Task details: Please copy everything from the start of the data down through the line containing "genus: Ariadne", renaming "common name" to "vernacular name" and leaving the rest unchanged.

Dataset records:
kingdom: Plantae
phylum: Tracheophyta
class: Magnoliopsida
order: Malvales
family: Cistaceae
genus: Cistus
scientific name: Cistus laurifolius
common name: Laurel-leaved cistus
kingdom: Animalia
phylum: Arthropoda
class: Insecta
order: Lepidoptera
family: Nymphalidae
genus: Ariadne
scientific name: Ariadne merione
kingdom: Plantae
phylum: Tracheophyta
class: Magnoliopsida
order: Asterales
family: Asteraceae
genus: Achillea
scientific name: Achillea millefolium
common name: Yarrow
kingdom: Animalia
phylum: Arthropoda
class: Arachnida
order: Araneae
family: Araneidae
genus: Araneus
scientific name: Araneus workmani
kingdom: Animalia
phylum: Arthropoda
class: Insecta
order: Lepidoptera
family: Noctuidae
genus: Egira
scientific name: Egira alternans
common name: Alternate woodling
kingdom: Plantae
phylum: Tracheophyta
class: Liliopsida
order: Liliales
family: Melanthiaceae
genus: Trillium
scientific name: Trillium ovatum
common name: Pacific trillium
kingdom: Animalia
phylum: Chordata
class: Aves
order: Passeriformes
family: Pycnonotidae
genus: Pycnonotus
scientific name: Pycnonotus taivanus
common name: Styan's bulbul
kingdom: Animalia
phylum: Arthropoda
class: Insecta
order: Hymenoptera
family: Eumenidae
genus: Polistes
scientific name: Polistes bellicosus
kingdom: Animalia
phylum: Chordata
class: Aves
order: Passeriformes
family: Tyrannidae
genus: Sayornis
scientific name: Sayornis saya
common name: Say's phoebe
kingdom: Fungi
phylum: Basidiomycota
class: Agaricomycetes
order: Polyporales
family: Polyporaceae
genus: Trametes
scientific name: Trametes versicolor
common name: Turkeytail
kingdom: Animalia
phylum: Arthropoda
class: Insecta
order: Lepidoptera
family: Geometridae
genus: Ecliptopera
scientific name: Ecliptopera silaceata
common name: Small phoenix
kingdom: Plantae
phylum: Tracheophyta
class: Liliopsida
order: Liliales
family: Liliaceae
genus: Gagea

Complete output:
kingdom: Plantae
phylum: Tracheophyta
class: Magnoliopsida
order: Malvales
family: Cistaceae
genus: Cistus
scientific name: Cistus laurifolius
vernacular name: Laurel-leaved cistus
kingdom: Animalia
phylum: Arthropoda
class: Insecta
order: Lepidoptera
family: Nymphalidae
genus: Ariadne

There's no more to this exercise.